Hyatt Regency Hotel Capitol Hill

400 New Jersey Ave. NW

Friday

* Registration — Ballroom level foyer — 4-10:30 p.m.

* Leather Exhibit Hall — exhibit area, Ballroom Level 5-11 p.m.

* Opening Reception (cash bar) — Yorktown Ballroom — 9-11 p.m.

* MAL Bar Crawl Bus — 10 p.m.-2 a.m.

Saturday Jan. 15

* Registration continues — 10 a.m.-5 p.m.

* Leather Exhibit Hall continues — noon-8 p.m.

* Leather Cocktails — Regency Ballroom — 6:30-9 p.m.

* CODE Party — The Crucible — 9 p.m.-2 a.m.

* MAL partner event — discounted admission

for MAL 2001 Full Weekend package holders

* MAL Bar Crawl Bus -—10 p.m.-2 a.m.

Sunday

* MAL Brunch — main lobby — 10 a.m.-noon

* Leather exhibit hall continues

* Mr. Mid-Atlantic Leather Contest — Regency Ballroom — 1 p.m.-5 p.m. (separate tickets are available for this event)

* Reaction — 9:30 Club — 10 p.m.-5 a.m. (separate tickets are available for this event)

The Bootblack Brigade hosts a bar night Saturday starting 10 p.m. at Green Lantern, 13335 Green Court, N.W. — no admission fee

And at D.C. Eagle, 639 New York Ave. N.W., the MAL Weekend welcome begins 7 p.m. Friday and continues through Monday starting at 8 p.m.

More details are here.

Richard Legg, left, and Matt Bamford, last year's Mr. MAL. (Blade file photo by Michael Key)
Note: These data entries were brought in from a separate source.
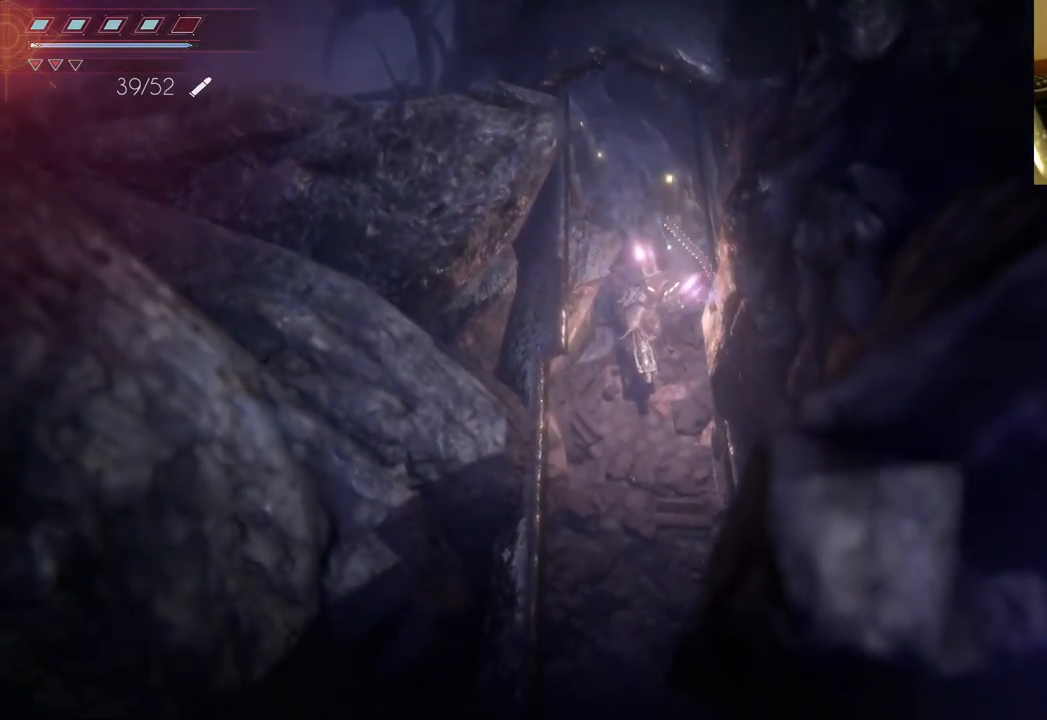
{"buttons": [], "left_stick": "down", "right_stick": "center", "events": [[267, "left_stick", "down"]]}
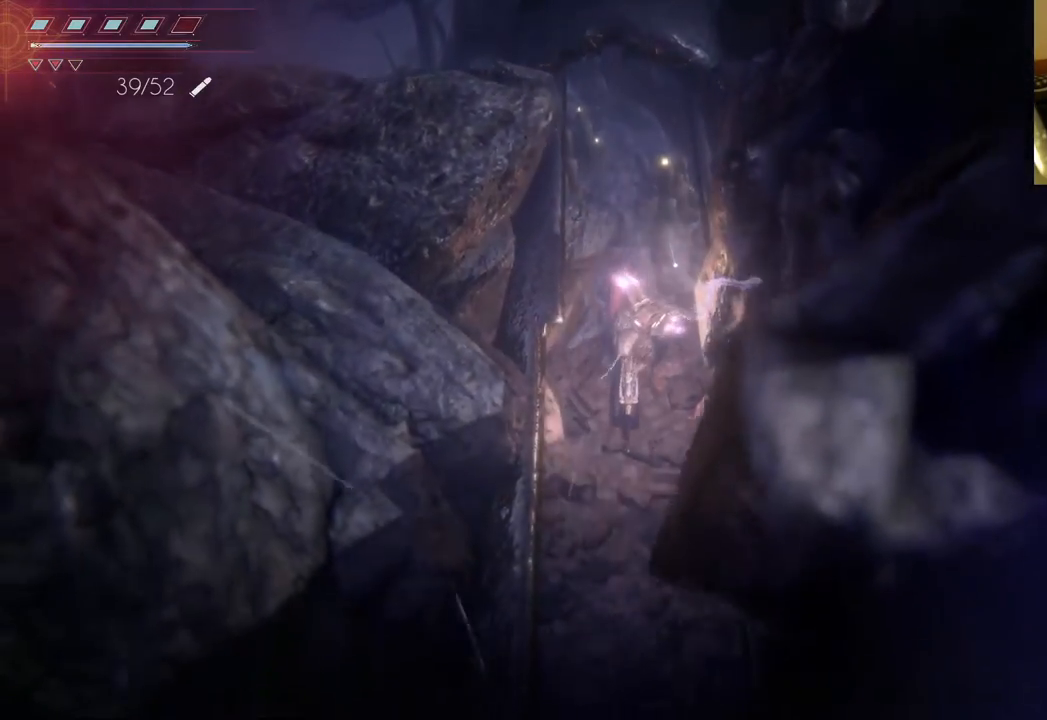
{"buttons": [], "left_stick": "down", "right_stick": "center", "events": []}
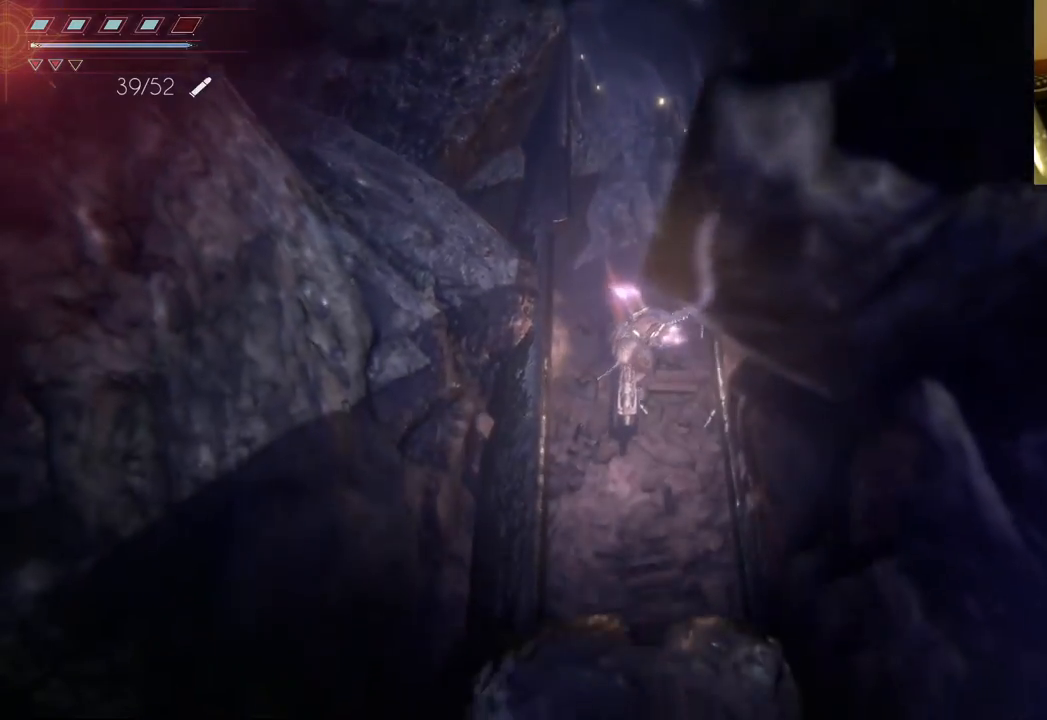
{"buttons": [], "left_stick": "down", "right_stick": "center", "events": []}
It’s back for another year — Mid-Atlantic Leather Weekend.

Once again, Washington becomes this weekend a fantasy scene of leather chaps and cigars, slave collars and chains — with hankie-flagging people seeking the endorphin rush of erotic heat as they cruise hotel lobbies and prowl upstairs corridors for private play parties or hunt exotic thrills at live demos of kink at the Code party. But it’s also the chance to meet old friends and make new ones within the special brotherhood (and sisterhood) of the men and women who embrace leather.

And this year’s gathering happening this weekend, this time at a new hotel, promises once again, according to the sponsoring organization, the Centaur Motorcycle Club of D.C., on its website, to be “one of the hottest leather/fetish events in North America and the world’s largest leather club run.”

“Thousands of leathermen, gearheads, kinksters, rubber freaks and even curious novices from all over the world,” says the promo material, will “come to the nation’s capitol for a weekend of hot, horny fun.”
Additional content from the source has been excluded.